Ebbels Timothy M D, Buxton Bernard F, Jones David T
Bioinformatics Unit, Department of Computer Science, University College London, Gower Street, London, WC1E 6BT.
Bioinformatics. 2006 Jul 15;22(14):e99-107. doi: 10.1093/bioinformatics/btl205.
The interpretation of microarray and other high-throughput data is highly dependent on the biological context of experiments. However, standard analysis packages are poor at simultaneously presenting both the array and related bioinformatic data. We have addressed this challenge by developing a system springScape based on 'spring embedding' and an 'information landscape' allowing several related data sources to be dynamically combined while highlighting one particular feature. Each data source is represented as a network of nodes connected by weighted edges. The networks are combined and embedded in the 2-D plane by spring embedding such that nodes with a high similarity are drawn close together. Complex relationships can be discovered by varying the weight of each data source and observing the dynamic response of the spring network. By modifying Procrustes analysis, we find that the visualizations have an acceptable degree of reproducibility. The 'information landscape' highlights one particular data source, displaying it as a smooth surface whose height is proportional to both the information being viewed and the density of nodes. The algorithm is demonstrated using several microarray data sets in combination with protein-protein interaction data and GO annotations.

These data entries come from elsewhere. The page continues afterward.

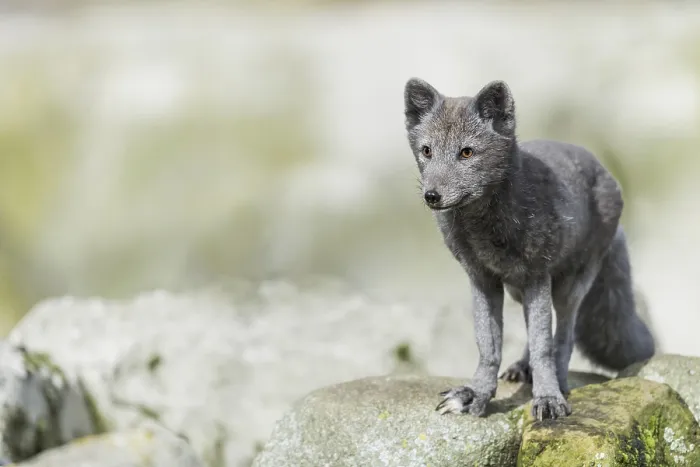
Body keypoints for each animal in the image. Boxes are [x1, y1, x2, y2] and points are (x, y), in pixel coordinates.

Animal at [403, 78, 655, 420]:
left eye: (466, 152)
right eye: (426, 151)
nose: (432, 195)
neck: (485, 229)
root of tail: (606, 173)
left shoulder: (537, 275)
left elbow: (543, 345)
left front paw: (547, 398)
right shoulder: (482, 279)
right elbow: (488, 346)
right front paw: (475, 395)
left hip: (568, 286)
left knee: (564, 336)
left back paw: (558, 381)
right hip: (518, 290)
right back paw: (523, 368)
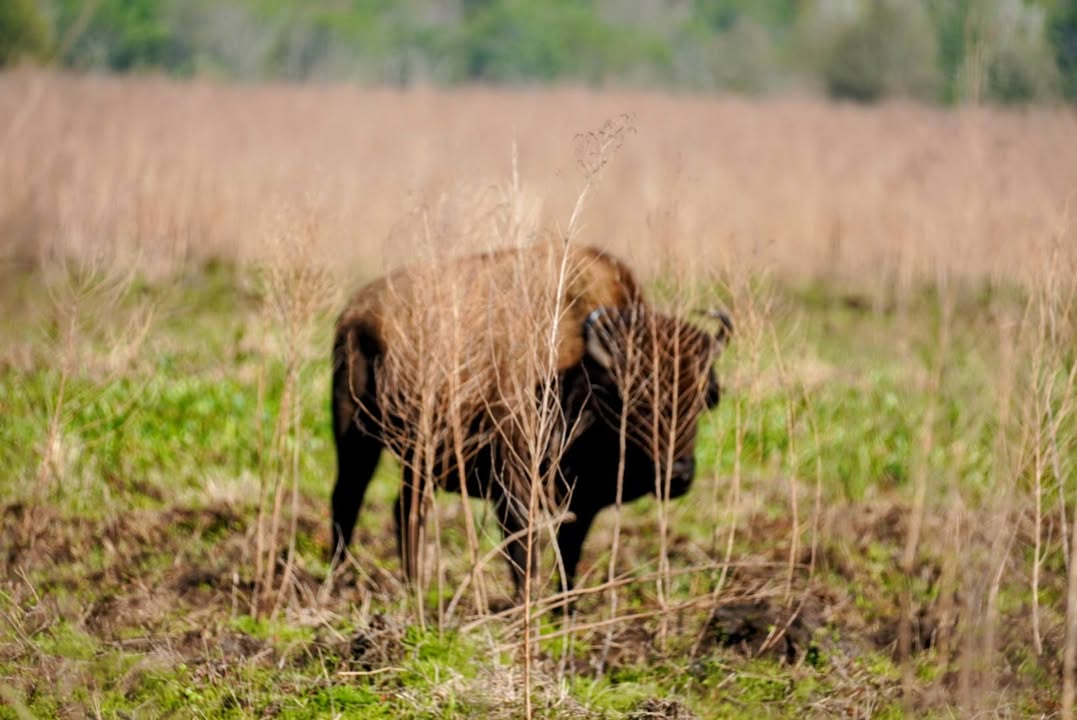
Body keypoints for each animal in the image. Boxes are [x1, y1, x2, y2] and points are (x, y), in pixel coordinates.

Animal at [330, 243, 730, 596]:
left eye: (704, 396)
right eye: (629, 399)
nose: (678, 474)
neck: (577, 370)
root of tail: (355, 311)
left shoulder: (582, 504)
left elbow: (568, 561)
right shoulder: (515, 489)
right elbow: (525, 555)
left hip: (417, 459)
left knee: (407, 511)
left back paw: (414, 589)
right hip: (355, 439)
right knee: (348, 499)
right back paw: (340, 582)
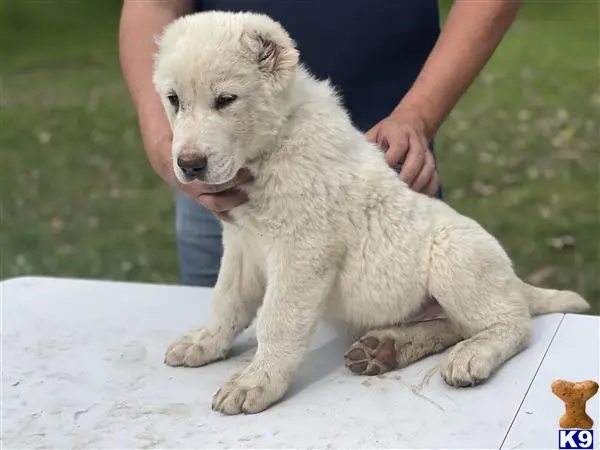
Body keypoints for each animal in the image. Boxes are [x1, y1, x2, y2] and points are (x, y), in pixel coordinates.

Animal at [152, 10, 588, 414]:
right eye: (174, 100)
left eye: (226, 100)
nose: (189, 165)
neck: (275, 143)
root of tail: (513, 280)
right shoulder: (242, 243)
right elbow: (227, 300)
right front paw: (206, 342)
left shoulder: (301, 250)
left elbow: (277, 319)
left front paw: (257, 381)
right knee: (452, 325)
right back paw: (387, 348)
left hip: (456, 255)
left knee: (513, 323)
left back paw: (471, 354)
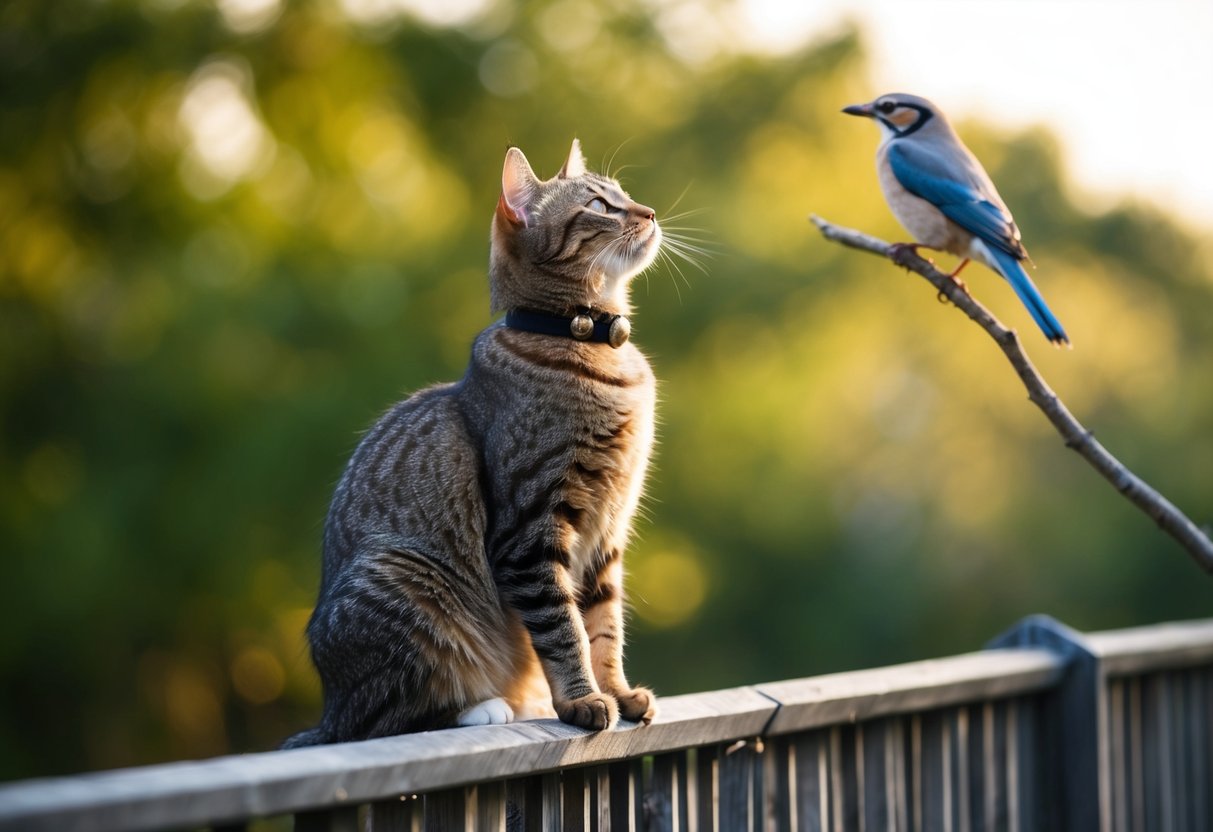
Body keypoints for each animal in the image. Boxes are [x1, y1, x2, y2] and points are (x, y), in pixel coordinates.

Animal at [281, 141, 664, 751]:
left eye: (623, 194)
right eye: (601, 205)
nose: (648, 212)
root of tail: (328, 708)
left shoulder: (606, 535)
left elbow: (604, 626)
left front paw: (619, 692)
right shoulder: (530, 533)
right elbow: (566, 630)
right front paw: (582, 701)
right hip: (404, 581)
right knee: (380, 719)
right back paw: (482, 708)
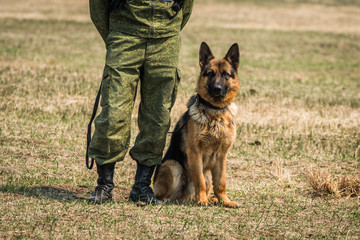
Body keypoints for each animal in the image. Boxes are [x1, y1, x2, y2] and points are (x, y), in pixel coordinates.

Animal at [153, 42, 240, 207]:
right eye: (210, 73)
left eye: (226, 74)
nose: (217, 89)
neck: (215, 112)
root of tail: (184, 197)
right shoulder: (195, 153)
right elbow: (199, 180)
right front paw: (202, 201)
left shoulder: (222, 156)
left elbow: (221, 182)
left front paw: (225, 201)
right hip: (173, 166)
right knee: (166, 195)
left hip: (207, 173)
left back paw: (210, 199)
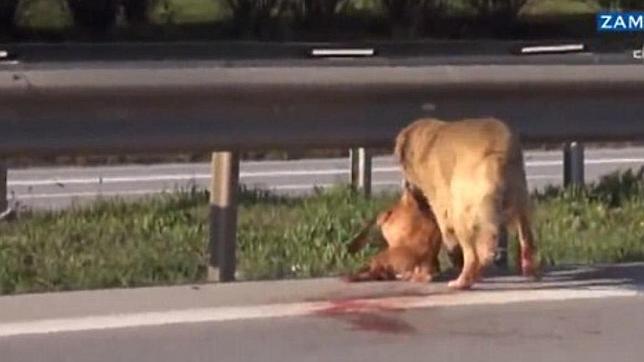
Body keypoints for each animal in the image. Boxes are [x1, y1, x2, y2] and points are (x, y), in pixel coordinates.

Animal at [392, 117, 540, 290]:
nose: (405, 185)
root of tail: (497, 157)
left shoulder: (441, 206)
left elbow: (449, 236)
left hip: (462, 211)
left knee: (472, 255)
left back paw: (463, 280)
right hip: (520, 199)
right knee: (526, 237)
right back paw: (529, 270)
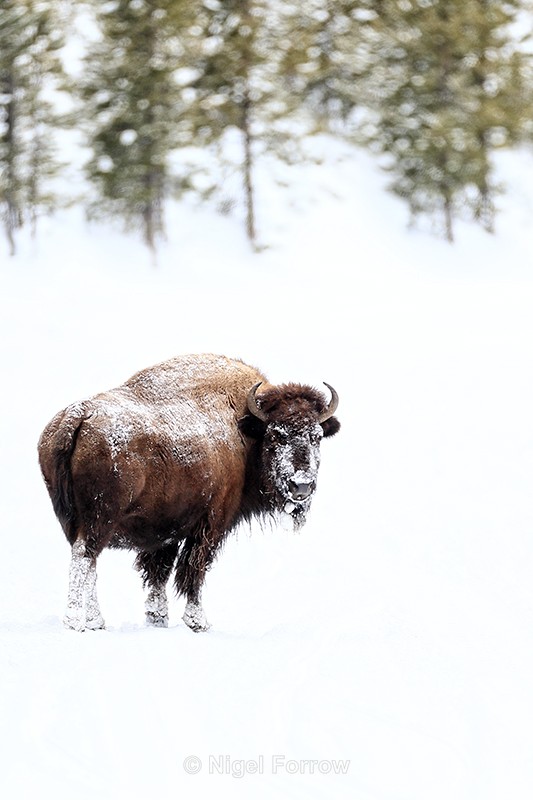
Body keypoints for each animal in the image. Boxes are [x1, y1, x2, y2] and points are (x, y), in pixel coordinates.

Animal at [38, 354, 340, 632]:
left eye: (316, 436)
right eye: (276, 435)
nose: (301, 485)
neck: (245, 428)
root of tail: (79, 414)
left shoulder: (167, 531)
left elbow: (159, 572)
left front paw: (157, 618)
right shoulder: (211, 524)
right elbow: (194, 570)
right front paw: (198, 622)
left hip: (77, 521)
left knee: (89, 562)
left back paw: (95, 622)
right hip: (100, 519)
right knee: (84, 558)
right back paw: (78, 622)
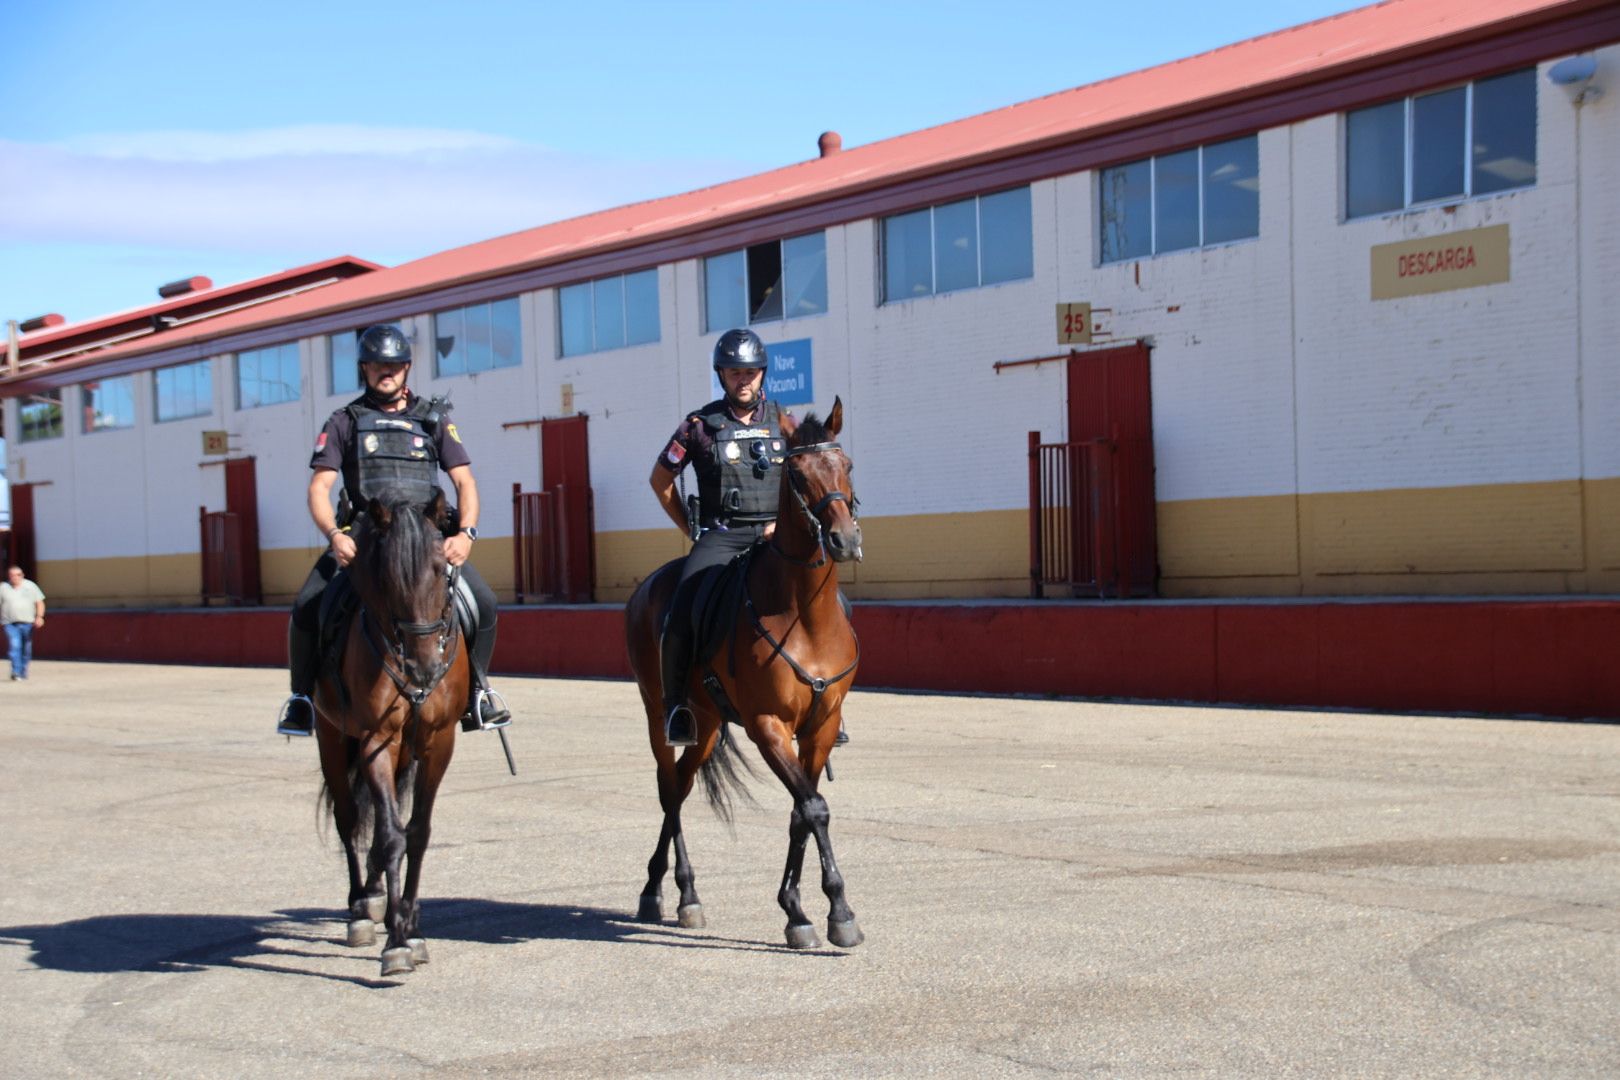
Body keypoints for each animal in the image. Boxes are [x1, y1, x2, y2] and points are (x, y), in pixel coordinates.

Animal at [312, 488, 469, 977]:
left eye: (441, 568)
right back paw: (362, 908)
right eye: (386, 580)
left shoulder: (438, 742)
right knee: (349, 819)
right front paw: (397, 942)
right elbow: (390, 832)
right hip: (330, 736)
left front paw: (411, 928)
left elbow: (416, 832)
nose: (424, 668)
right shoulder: (375, 740)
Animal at [625, 401, 868, 952]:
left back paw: (683, 894)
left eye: (846, 465)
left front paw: (799, 908)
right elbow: (814, 807)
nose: (844, 540)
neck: (804, 615)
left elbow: (803, 810)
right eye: (798, 475)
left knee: (683, 785)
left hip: (708, 723)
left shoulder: (820, 727)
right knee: (669, 790)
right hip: (660, 714)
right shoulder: (767, 726)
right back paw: (664, 892)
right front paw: (833, 911)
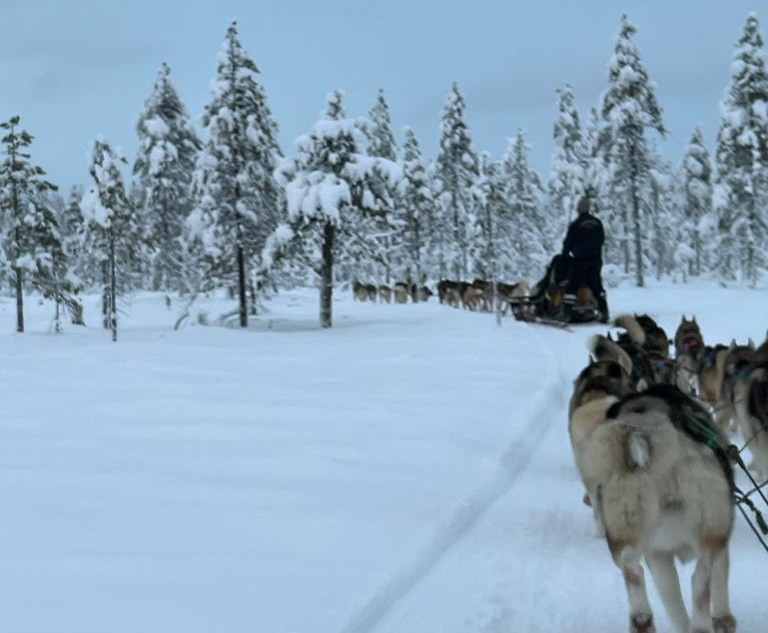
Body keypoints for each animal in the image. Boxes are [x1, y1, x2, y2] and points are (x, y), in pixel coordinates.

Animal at [580, 382, 736, 632]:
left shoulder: (658, 553)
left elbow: (673, 603)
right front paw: (723, 617)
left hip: (626, 532)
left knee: (632, 569)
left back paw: (642, 617)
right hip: (711, 531)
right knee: (701, 579)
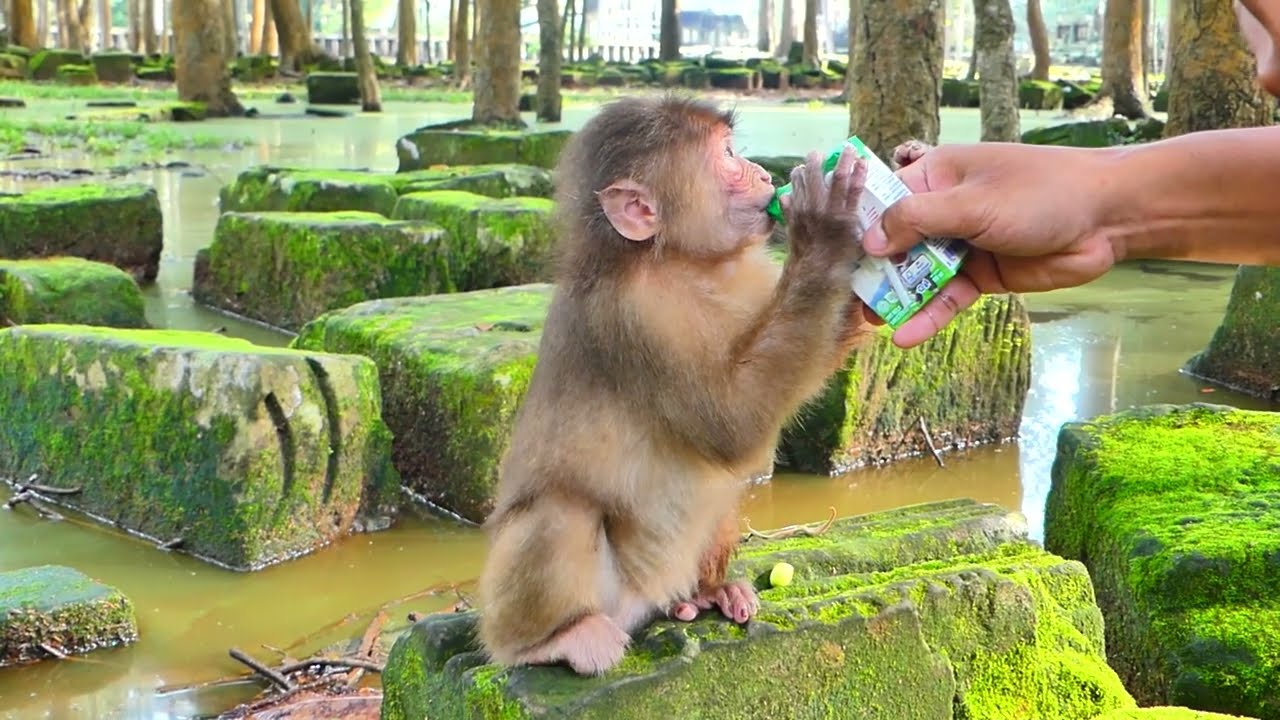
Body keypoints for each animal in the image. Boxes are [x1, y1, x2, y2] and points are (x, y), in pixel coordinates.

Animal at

Among the features revealed are the spatio-temporal profile of gene expression and the identification of GO terms correlated with gene expression and protein interactions. The power of this combined display lies in its interactive feedback and exploitation of human visual pattern recognition. Overall, springScape shows promise as a tool for the interpretation of microarray data in the context of relevant bioinformatic information.
微阵列及其他高通量数据的解读高度依赖于实验的生物学背景。然而,标准分析软件包在同时呈现阵列数据和相关生物信息数据方面表现欠佳。我们通过开发一个基于“弹簧嵌入”和“信息景观”的系统springScape来应对这一挑战,该系统允许动态整合多个相关数据源,同时突出显示一个特定特征。每个数据源都表示为一个由加权边连接的节点网络。通过弹簧嵌入将这些网络组合并嵌入到二维平面中,使得相似度高的节点被绘制得靠近在一起。通过改变每个数据源的权重并观察弹簧网络的动态响应,可以发现复杂的关系。通过修改普罗克汝斯忒斯分析,我们发现这些可视化具有可接受程度的可重复性。“信息景观”突出显示一个特定的数据源,将其显示为一个平滑表面,其高度与所查看的信息以及节点密度成正比。使用几个微阵列数据集结合蛋白质-蛋白质相互作用数据和基因本体注释对该算法进行了演示。所揭示的特征包括基因表达的时空分布以及与基因表达和蛋白质相互作用相关的基因本体术语的识别。这种组合显示的强大之处在于其交互式反馈以及对人类视觉模式识别的利用。总体而言,springScape有望成为在相关生物信息背景下解读微阵列数据的工具。